Delta Lake support in Athena has the following considerations and limitations:

  • Tables with AWS Glue catalog only – Native Delta Lake support is supported only through tables registered with AWS Glue. If you have a Delta Lake table that is registered with another metastore, you can still keep it and treat it as your primary metastore. Because Delta Lake metadata is stored in the file system (for example, in Amazon S3) rather than in the metastore, Athena requires only the location property in AWS Glue to read from your Delta Lake tables.

  • V3 engine only – Delta Lake queries are supported only on Athena engine version 3. You must ensure that the workgroup you create is configured to use Athena engine version 3.

  • Delta Lake reader version – Delta Lake reader protocol up to version 3 is supported.

  • Deletion vector support – Athena supports reading from Delta Lake tables with deletion vectors.
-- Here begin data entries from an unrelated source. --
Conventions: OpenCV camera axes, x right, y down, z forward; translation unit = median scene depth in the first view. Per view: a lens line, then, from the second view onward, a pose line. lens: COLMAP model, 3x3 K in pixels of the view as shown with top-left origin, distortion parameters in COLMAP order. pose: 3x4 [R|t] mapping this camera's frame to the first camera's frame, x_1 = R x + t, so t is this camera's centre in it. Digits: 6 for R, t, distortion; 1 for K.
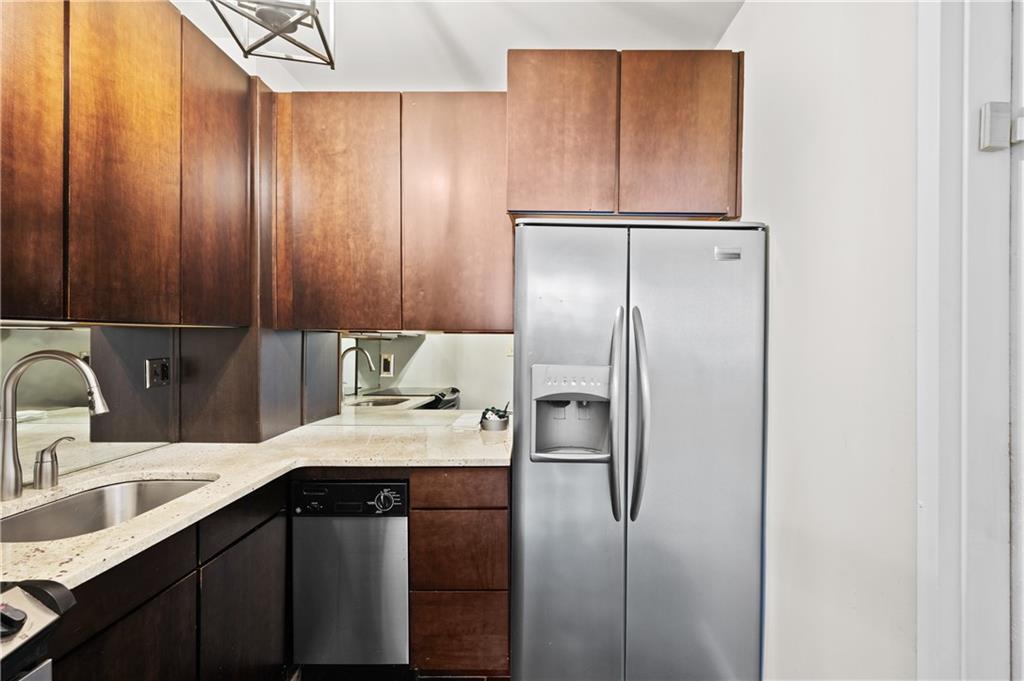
lens RADIAL K [[463.0, 0, 512.0], [0, 463.0, 340.5], [0, 0, 1]] dist [0.000186, 0.000039]
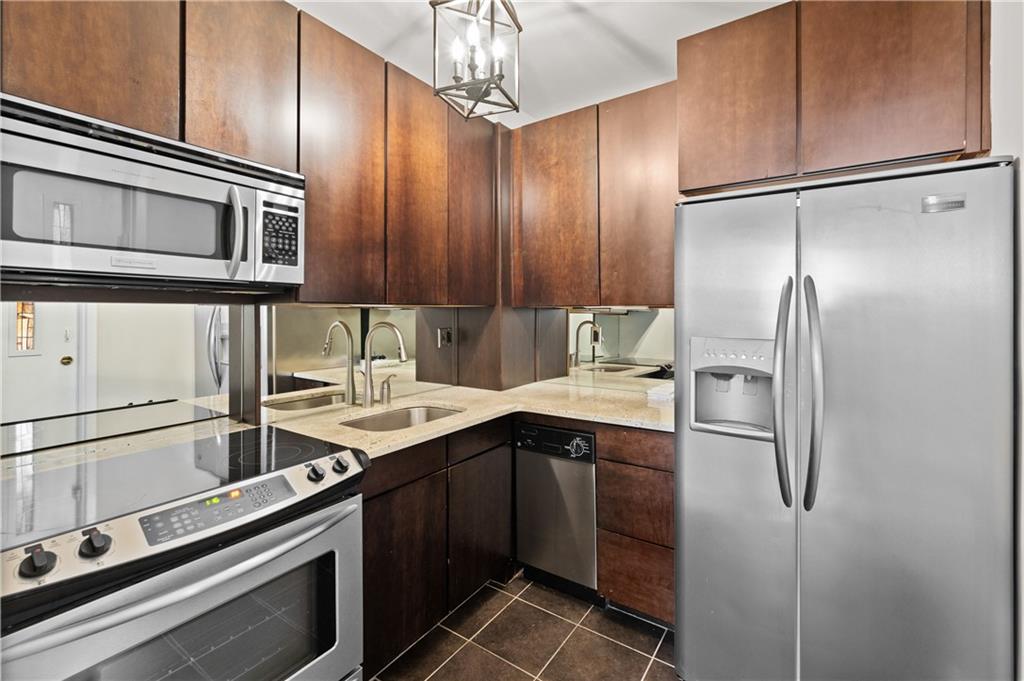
lens RADIAL K [[430.4, 0, 512.9], [0, 430.4, 312.4], [0, 0, 1]] dist [-0.000689, 0.000032]
pose [[0.826435, -0.009938, -0.562944, 0.231392], [0.005789, 0.999941, -0.009155, 0.002691], [0.563002, 0.004307, 0.826444, -0.026309]]
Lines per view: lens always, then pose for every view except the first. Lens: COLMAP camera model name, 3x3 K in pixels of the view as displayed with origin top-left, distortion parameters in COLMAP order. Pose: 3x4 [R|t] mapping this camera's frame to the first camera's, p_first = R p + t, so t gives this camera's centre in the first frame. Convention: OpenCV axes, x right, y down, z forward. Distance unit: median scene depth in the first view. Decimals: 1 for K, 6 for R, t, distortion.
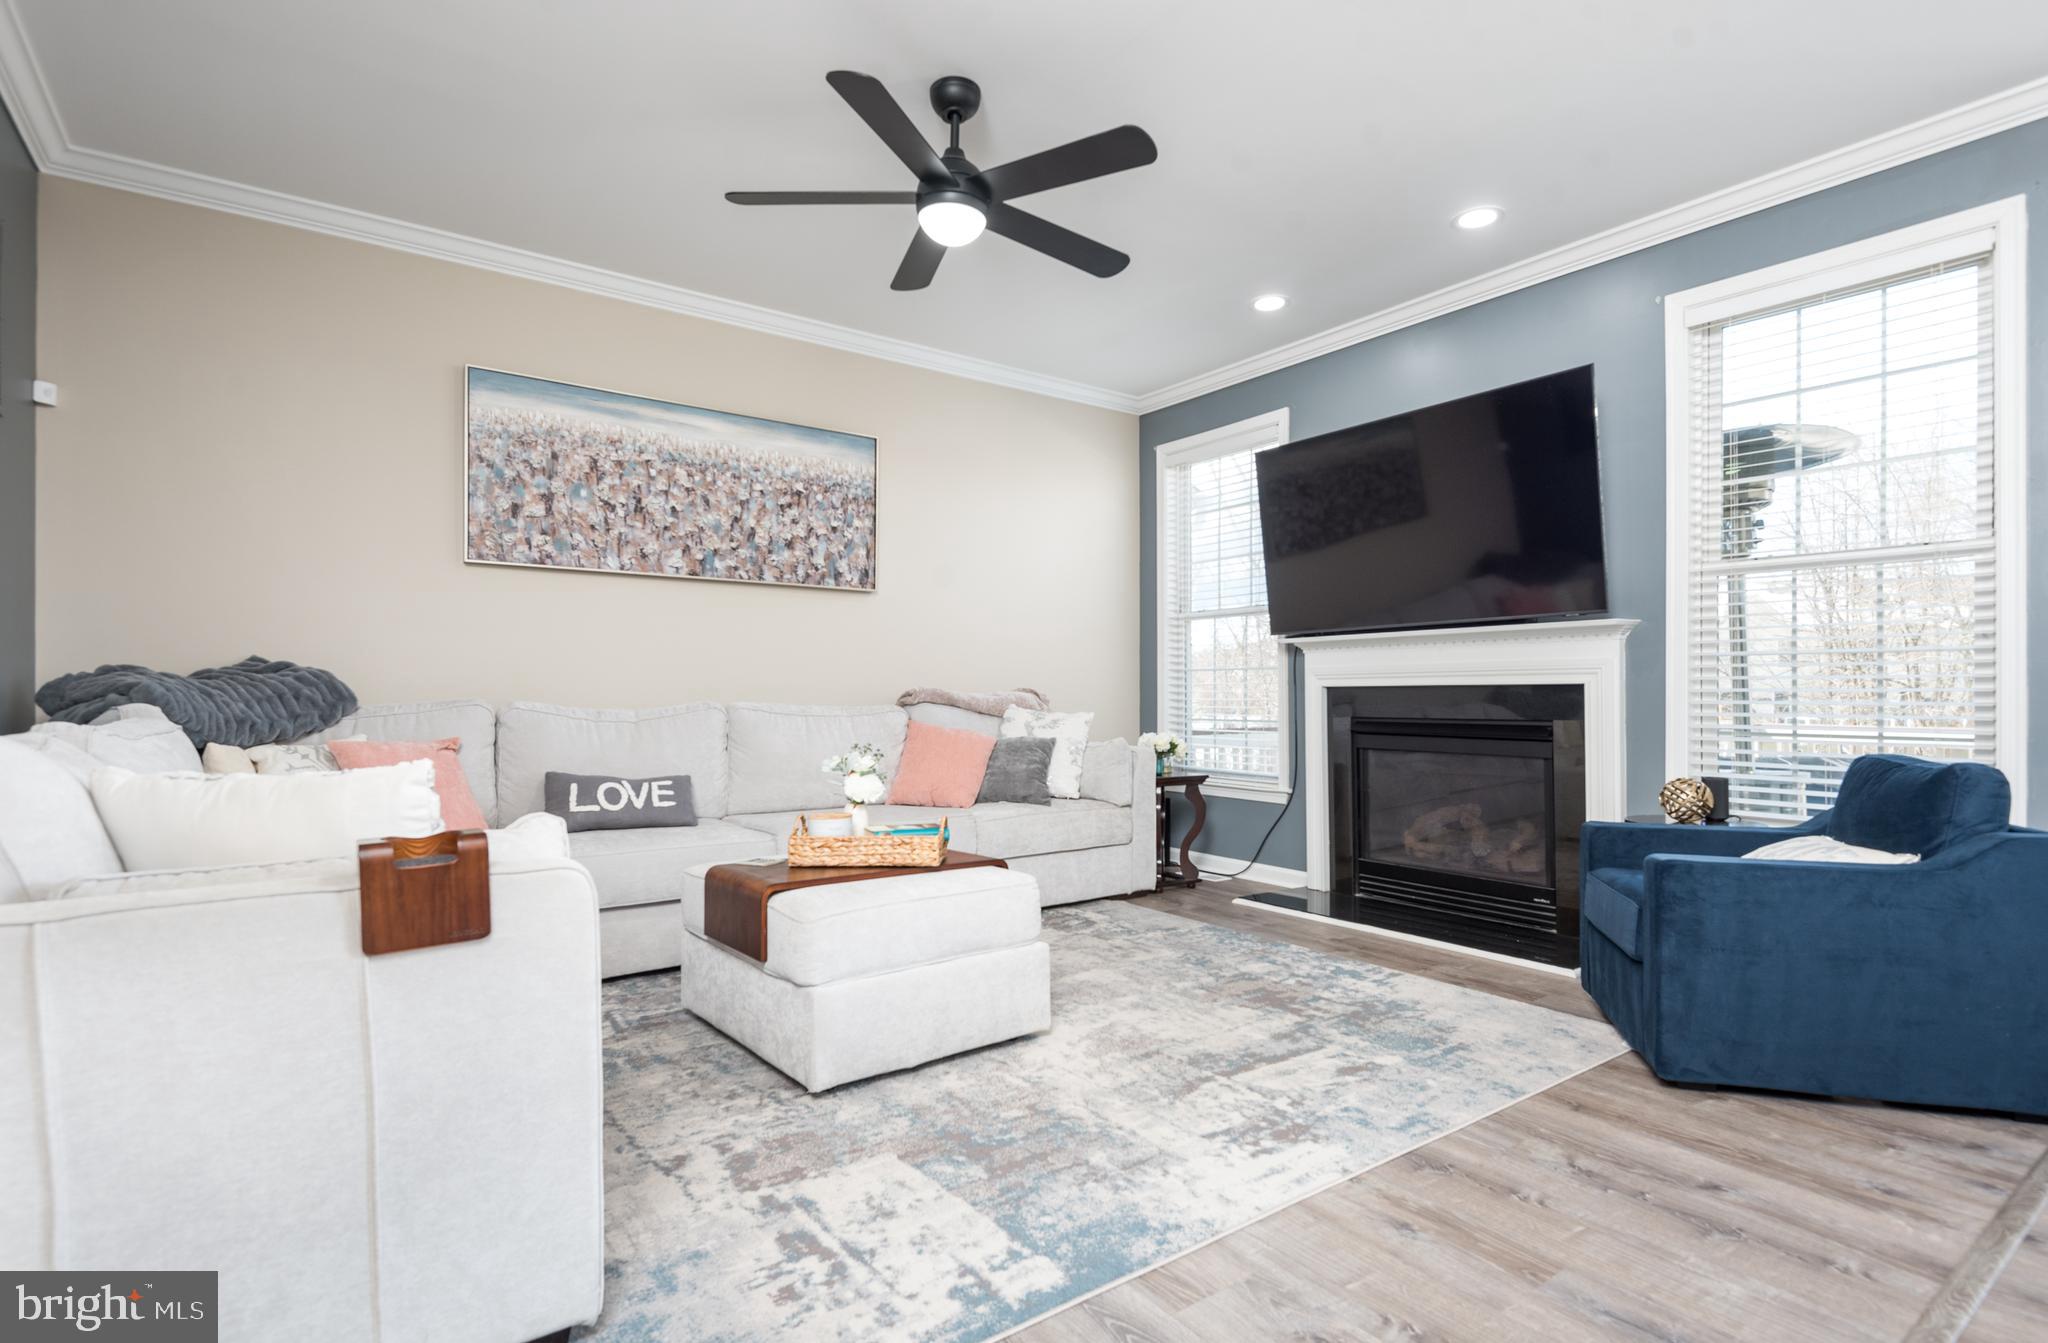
lens RADIAL K [[983.2, 0, 1024.8], [0, 983.2, 689.3], [0, 0, 1]] dist [0.030095, -0.006036]
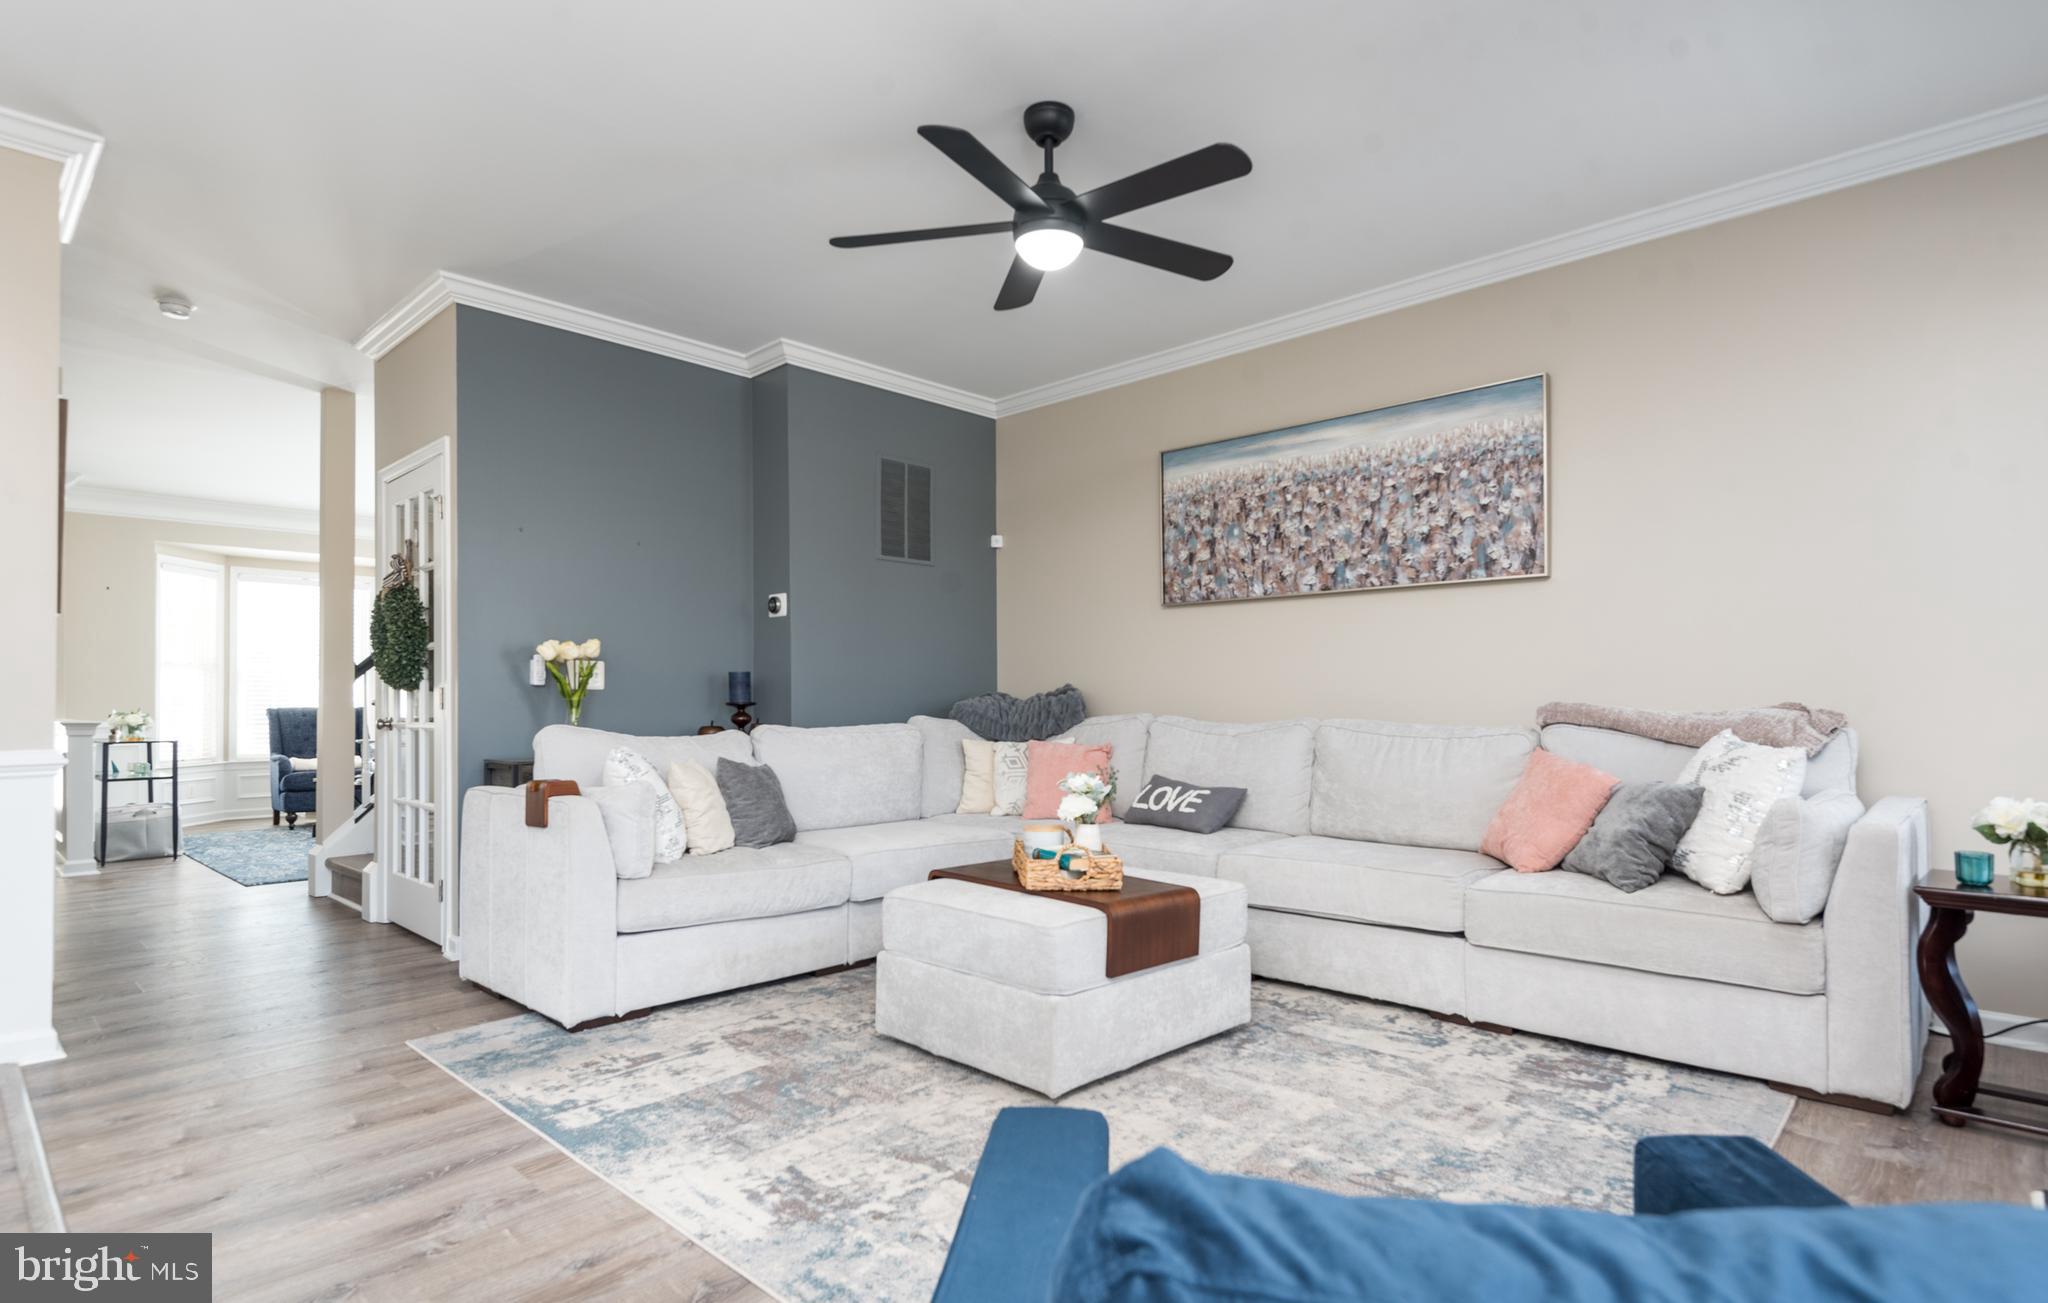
lens RADIAL K [[1031.8, 0, 1040.3], [0, 1031.8, 690.1], [0, 0, 1]] dist [0.029160, -0.004584]
pose [[0.197213, -0.011103, -0.980298, 0.712765], [0.009841, 0.999908, -0.009345, -0.009737], [0.980311, -0.007804, 0.197304, 0.588791]]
Deletion vectors are a storage optimization feature that can be enabled on Delta Lake tables. For more information, see What are deletion vectors? in the Delta Lake documentation.

  • Column mapping and timestampNtzDelta column mapping, which allows Delta table columns and the underlying Parquet file columns to use different names, and timestamp without timezone (timestampNtz) are supported.

  • No time travel support – There is no support for queries that use Delta Lake’s time travel capabilities.

  • Read only – Write DML statements like UPDATE, INSERT, or DELETE are not supported.

  • Lake Formation support – Lake Formation integration is available for Delta Lake tables with their schema in sync with AWS Glue. For more information, see Using AWS Lake Formation with Amazon Athena and Set up permissions for a Delta Lake table in the AWS Lake Formation Developer Guide.

  • Limited DDL support – The following DDL statements are supported: CREATE EXTERNAL TABLE, SHOW COLUMNS, SHOW TBLPROPERTIES, SHOW PARTITIONS, SHOW CREATE TABLE, and DESCRIBE. For information on using the CREATE EXTERNAL TABLE statement, see the Get started section.

  • Skipping S3 Glacier objects not supported – If objects in the Linux Foundation Delta Lake table are in an Amazon S3 Glacier storage class, setting the read_restored_glacier_objects table property to false has no effect.

    For example, suppose you issue the following command:

    ALTER TABLE table_name SET TBLPROPERTIES ('read_restored_glacier_objects' = 'false')

    For Iceberg and Delta Lake tables, the command produces the error Unsupported table property key: read_restored_glacier_objects. For Hudi tables, the ALTER TABLE command does not produce an error, but Amazon S3 Glacier objects are still not skipped. Running SELECT queries after the ALTER TABLE command continues to return all objects.